[Passage provided]:
++++++++++++++++++++
It is the death of an Instructor, a death of character or the building up of character in my case! And the death of financial stability, unless you have a husband to pick up the pieces or a sugar daddy, but here is theme of prostitution in that scenario that I particularly would like to avoid. No thanks!
I am trying to see the positive in all this. I own a Pilates studio and it is a small business. Small business owners make LESS than some of their employees or independent contractors! YES I will say that again SMALL BUSINESS OWNERS MAKE LESS THAN SOME OF THEIR EMPLOYEES AND INDEPENDENT CONTRACTORS. Well I do or it feels like I do at this point in my business. So you see why I need to leave?
Is the American dream is shot. Can only the rich can open up a small business and survive? Honestly you need money to make money these days. Forget ever paying yourself a decent salary. You will work 7 days a week, check in on the business on your vacations…..what is a real vacation ,anyway? I have NO idea! You make about $5/hr if you are lucky. You will not enjoy your life anymore because you are obsessed and stressed that you CANNOT EVER stop working. If you do, you are dead in the water, you won’t pay your bills, rent, real estate taxes employees and then you find Air BNB!!! Life is a bit better.
++++++++++++++++++++
[Information]:

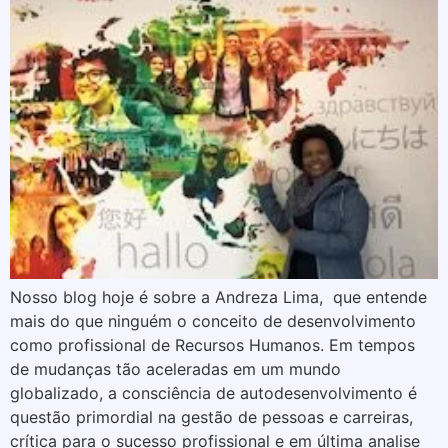
Nosso blog hoje é sobre a Andreza Lima, que entende
mais do que ninguém o conceito de desenvolvimento
como profissional de Recursos Humanos. Em tempos
de mudanças tão aceleradas em um mundo
globalizado, a consciência de autodesenvolvimento é
questão primordial na gestão de pessoas e carreiras,
crítica para o sucesso profissional e em última analise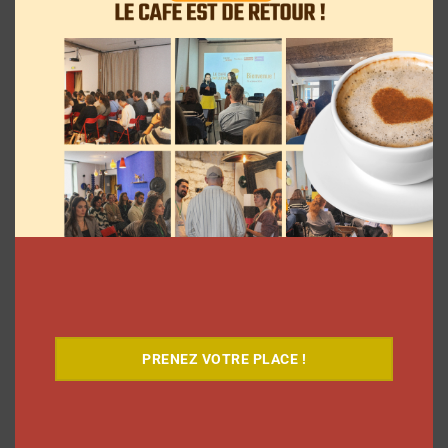
Dans ses vlogs d’août, Léna Situations
offre 500 euros chaque jour à un
abonné
PRENEZ VOTRE PLACE !
La rédaction
3 août 2026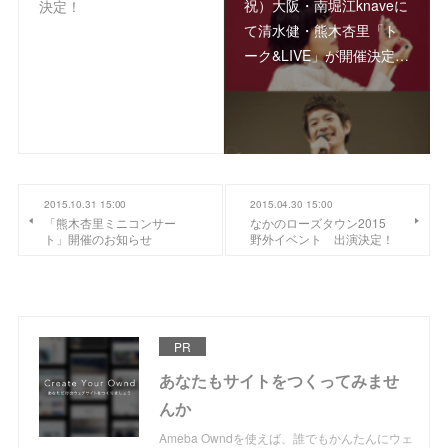
祝）大阪・南堀江knaveに
決定！
て清水健・熊木杏里「ト
ーク&LIVE」が開催決定…
2015.10.31 15:00
2015.04.30 15:00
「熊木杏里ミニコンサー
なかのローズタウン2015
ト」開催のお知らせ
野外イベント 出演決定！
PR
あなたもサイトをつくってみませ
んか
Ameba Owndを使えば、誰でもかんたんにウェ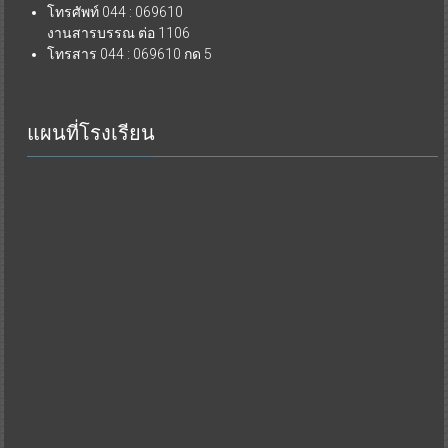
โทรศัพท์ 044 : 069610
งานสารบรรณ ต่อ 1106
โทรสาร 044 : 069610 กด 5
แผนที่โรงเรียน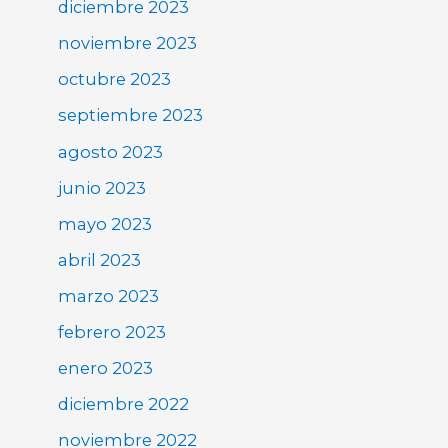
diciembre 2023
noviembre 2023
octubre 2023
septiembre 2023
agosto 2023
junio 2023
mayo 2023
abril 2023
marzo 2023
febrero 2023
enero 2023
diciembre 2022
noviembre 2022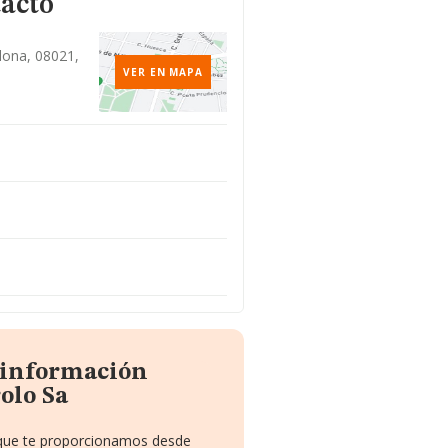
tacto
elona, 08021,
VER EN MAPA
a información
olo Sa
o que te proporcionamos desde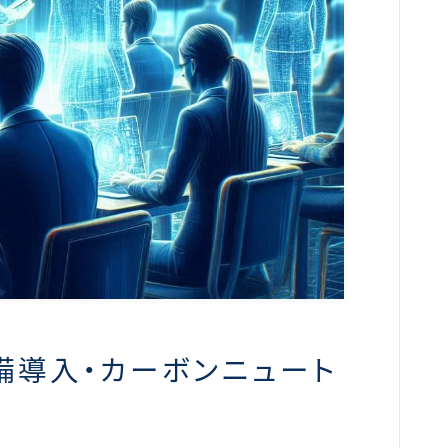
備導入・カーボンニュート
++++++++++++++++++++
[Task set]:
**1.** According to the passage about running a small business, what kind of business does the writer own?
**2.** Extend the passage about running a small Pilates studio, starting after its final sentence and keeping its voice.

[Activity answers]:
**1.** A Pilates studio.

**2.**
Air BnB is my sugar daddy. I make quick cash when my business sucks it out of me. Now there is a slight downside, I become homeless for about a week or 2 depending how much money I need to make that month. It does become like an obsession though. I keep booking and booking and see the money filter into my back account, personal NOT business. If I am going to be “homeless”, this money is hard earned and mine! But guess what I get a little bit of my light in my soul back. I can travel and take my semi-vacations, I might even save some money for my Get the Fuck out of NYC and Go West Young/ Old Woman Fund. California has been on my radar since I started surfing 7 years ago. Yes I know I heard from everyone so I really don’t need you judging too. Why? You say? Keep reading and I will have all the answers for you. You may not agree, but here’s a little light in all this sarcasm:
Not everyone’s Journey is the same. Not everyone’s Journey takes a short time. Actually that is why they call it a Journey it shouldn’t be quick. It should be mindful though and sometimes you have to take the course over a few times before you get the lesson. And that is OK. You are unique and an individual.
Here is a definition of Individual:
Noun: a single human being, as distinguished from a group.
Adjective: of which each is different or of a different design from others
I am an individual and I’d like to stay that way. I would also like the world to stay that way. Stop grouping people, things, businesses etc in boxes or certain society rules. Sameness is so boring and doesn’t spark creativity.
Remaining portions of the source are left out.